A Carlantino, in provincia di Foggia, un’intera famiglia, madre e quattro figli, sono stati messi sotto le tutele del “codice rosso” per le minacce ripetute del padre il Comune ora rischia di non avere più fondi.
La spesa, infatti, che ammonta ad oltre 11mila euro al mese, è già diventata un debito di 200mila euro.

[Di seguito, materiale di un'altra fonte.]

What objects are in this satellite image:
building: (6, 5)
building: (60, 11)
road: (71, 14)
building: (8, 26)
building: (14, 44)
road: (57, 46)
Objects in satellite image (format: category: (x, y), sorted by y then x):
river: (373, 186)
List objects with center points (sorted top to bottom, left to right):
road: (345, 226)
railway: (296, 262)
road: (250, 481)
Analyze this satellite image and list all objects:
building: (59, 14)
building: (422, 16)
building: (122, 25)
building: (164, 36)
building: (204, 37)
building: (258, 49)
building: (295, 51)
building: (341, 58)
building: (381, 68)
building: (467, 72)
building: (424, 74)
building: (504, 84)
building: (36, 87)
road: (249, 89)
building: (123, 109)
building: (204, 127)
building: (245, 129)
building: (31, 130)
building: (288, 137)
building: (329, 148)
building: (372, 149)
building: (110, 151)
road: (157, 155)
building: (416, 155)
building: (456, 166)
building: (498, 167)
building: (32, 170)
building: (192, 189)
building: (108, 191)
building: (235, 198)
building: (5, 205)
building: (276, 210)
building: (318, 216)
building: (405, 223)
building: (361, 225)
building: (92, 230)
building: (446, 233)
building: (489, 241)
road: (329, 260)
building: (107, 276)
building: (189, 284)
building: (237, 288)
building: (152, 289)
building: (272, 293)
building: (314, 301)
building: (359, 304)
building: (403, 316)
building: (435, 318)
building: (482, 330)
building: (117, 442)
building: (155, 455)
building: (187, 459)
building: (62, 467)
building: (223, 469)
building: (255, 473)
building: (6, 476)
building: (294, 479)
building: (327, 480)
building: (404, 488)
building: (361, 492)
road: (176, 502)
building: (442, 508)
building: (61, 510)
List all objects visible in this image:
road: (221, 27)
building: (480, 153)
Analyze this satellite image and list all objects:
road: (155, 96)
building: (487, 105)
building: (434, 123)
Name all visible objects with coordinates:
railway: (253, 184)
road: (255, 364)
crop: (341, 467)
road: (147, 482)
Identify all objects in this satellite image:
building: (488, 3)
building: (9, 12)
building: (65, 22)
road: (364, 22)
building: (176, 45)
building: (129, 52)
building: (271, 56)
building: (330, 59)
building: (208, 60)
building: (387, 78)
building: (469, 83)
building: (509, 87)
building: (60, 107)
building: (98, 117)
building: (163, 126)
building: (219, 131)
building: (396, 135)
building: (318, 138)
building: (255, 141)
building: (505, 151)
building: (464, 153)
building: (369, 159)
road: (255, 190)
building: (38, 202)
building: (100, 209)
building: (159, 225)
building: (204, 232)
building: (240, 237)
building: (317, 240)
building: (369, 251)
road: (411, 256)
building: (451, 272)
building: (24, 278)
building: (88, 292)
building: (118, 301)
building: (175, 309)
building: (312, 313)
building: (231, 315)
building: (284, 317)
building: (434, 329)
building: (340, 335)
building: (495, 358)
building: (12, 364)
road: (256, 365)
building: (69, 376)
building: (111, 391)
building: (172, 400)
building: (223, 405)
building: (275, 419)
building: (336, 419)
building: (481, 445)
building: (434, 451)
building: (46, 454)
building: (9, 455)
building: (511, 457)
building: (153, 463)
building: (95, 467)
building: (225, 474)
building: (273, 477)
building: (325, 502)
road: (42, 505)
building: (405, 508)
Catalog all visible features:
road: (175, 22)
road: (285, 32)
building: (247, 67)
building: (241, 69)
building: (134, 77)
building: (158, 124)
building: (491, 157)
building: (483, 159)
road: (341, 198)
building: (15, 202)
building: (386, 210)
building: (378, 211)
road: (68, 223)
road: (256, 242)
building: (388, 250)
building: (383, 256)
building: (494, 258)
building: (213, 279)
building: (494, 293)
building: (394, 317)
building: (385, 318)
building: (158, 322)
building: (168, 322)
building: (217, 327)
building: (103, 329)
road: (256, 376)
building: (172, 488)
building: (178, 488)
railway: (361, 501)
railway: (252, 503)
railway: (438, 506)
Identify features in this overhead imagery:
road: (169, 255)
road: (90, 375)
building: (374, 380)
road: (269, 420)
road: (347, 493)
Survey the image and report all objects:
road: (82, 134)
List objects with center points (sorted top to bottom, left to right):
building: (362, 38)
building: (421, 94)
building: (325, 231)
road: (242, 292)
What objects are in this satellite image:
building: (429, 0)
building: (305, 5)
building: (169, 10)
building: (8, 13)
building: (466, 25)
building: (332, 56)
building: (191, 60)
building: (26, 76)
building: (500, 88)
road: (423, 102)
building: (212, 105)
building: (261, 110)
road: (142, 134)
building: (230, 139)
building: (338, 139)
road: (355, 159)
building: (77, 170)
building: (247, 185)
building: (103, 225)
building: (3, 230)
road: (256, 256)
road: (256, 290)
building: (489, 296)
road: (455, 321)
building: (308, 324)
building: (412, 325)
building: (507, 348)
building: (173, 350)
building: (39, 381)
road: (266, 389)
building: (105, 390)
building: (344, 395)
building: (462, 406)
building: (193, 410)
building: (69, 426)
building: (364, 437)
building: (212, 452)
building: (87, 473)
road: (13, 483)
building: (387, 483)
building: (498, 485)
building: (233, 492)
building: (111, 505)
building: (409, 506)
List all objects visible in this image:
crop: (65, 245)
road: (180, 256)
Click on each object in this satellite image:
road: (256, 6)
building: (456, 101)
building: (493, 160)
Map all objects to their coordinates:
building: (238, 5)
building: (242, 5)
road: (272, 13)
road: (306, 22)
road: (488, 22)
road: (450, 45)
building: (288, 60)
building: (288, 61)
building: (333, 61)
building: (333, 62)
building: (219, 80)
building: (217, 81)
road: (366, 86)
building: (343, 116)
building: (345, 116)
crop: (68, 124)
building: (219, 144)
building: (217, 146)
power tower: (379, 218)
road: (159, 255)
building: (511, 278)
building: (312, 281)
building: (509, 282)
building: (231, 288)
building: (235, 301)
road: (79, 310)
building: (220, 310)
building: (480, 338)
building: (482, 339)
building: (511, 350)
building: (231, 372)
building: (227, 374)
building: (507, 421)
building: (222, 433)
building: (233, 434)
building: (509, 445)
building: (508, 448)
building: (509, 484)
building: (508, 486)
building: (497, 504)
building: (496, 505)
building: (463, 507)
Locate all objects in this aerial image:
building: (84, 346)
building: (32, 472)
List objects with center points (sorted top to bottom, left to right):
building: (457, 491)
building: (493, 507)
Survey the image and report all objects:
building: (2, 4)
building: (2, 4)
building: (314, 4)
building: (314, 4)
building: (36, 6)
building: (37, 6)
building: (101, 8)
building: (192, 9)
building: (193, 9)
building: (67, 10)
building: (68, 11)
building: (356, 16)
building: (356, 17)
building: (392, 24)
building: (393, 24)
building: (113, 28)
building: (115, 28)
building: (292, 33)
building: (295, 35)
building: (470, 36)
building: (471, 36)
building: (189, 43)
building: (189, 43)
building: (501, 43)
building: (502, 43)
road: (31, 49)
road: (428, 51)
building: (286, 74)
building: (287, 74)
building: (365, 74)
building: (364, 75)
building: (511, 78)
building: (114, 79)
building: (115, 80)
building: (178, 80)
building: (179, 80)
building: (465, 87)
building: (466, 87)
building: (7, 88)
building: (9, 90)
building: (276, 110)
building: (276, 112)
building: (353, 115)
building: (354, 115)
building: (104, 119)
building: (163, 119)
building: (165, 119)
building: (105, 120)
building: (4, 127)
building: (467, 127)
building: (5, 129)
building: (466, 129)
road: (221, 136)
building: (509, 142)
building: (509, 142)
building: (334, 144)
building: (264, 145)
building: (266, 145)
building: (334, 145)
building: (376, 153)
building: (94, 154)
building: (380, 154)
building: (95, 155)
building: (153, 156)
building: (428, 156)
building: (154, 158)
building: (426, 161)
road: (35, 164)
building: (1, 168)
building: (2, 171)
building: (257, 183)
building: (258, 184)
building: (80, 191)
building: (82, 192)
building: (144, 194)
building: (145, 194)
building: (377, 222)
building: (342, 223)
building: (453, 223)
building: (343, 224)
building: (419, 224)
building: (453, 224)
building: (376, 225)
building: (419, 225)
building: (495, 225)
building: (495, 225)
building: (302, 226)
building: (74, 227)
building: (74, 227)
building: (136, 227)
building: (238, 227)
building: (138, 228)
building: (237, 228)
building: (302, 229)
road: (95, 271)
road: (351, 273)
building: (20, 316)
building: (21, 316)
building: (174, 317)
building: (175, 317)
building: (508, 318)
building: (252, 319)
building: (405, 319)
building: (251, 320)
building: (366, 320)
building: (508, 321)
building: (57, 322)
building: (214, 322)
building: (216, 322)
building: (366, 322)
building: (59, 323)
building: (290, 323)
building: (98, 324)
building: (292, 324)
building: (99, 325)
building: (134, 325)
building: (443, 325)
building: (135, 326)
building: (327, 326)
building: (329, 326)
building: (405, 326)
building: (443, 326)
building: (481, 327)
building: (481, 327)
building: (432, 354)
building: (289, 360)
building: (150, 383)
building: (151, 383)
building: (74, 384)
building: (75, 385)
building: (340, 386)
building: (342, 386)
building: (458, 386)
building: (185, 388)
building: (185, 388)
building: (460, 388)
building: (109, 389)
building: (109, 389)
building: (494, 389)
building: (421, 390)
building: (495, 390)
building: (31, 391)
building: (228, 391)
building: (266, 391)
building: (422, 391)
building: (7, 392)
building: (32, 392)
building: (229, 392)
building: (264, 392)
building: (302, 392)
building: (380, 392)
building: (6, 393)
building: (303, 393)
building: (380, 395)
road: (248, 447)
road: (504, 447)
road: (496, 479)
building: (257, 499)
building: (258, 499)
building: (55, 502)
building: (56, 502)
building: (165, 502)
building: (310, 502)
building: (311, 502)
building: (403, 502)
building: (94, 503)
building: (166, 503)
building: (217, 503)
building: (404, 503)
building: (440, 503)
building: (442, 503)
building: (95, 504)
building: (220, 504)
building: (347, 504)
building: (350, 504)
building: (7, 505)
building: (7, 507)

A raccontarlo è lo stesso sindaco di Carlantino, Graziano Coscia, in una denuncia che ha rivolto un appello al presidente del Consiglio Giorgia Meloni, ai ministri della Famiglia e della Giustizia, al presidente della Regione e al prefetto, annunciando che “se nelle prossime settimane non riceverò risposte dagli enti preposti valuterò seriamente le dimissioni e il mio Comune dovrà chiudere per assoluta mancanza di fondi”. La vicenda, spiega ancora il primo cittadino, è legata all’applicazione della legge del codice rosso alla famiglia.
“Più di un anno fa – racconta il sindaco Coscia, – una donna di Carlantino con i suoi quattro figli veniva condotta presso una casa-rifugio in un’altra città, a seguito della denuncia fatta per le minacce telefoniche ricevute dal coniuge. Quella denuncia ha attivato procedure e azioni previste dal codice rosso”.
“Nonostante una proposta di percorso alternativo, attuabile tramite un contributo per fittare una casa e con prospettive lavorative – sottolinea – le autorità preposte hanno comunque pensato di applicare rigidamente quella che è l’attuale norma del codice rosso. Il problema è che la spesa dell’alloggio presso la casa-rifugio è a totale carico del comune di Carlantino. Il costo è pari 375 euro al giorno, ben 11.250 euro al mese. Ad oggi, l’ente carlantinese è debitore di quasi 200.000 euro nei confronti della casa rifugio”.
“Una cifra enorme e spropositata – aggiunge Coscia – per un Comune che si trova in una situazione finanziaria alquanto precaria, oltre a essere entrato in un piano di riequilibrio finanziario stabilito dalla Corte dei conti”.
Il primo cittadino sottolinea anche che “l’interesse è quello di proteggere i cittadini del mio paese. Ma non è possibile legiferare in tal senso senza prevedere un fondo dal quale gli enti comunali possano attingere risorse per far fronte a tali situazioni di emergenza. Lo Stato non può fare leggi e poi chiedere ai Comuni di sostenerle economicamente”.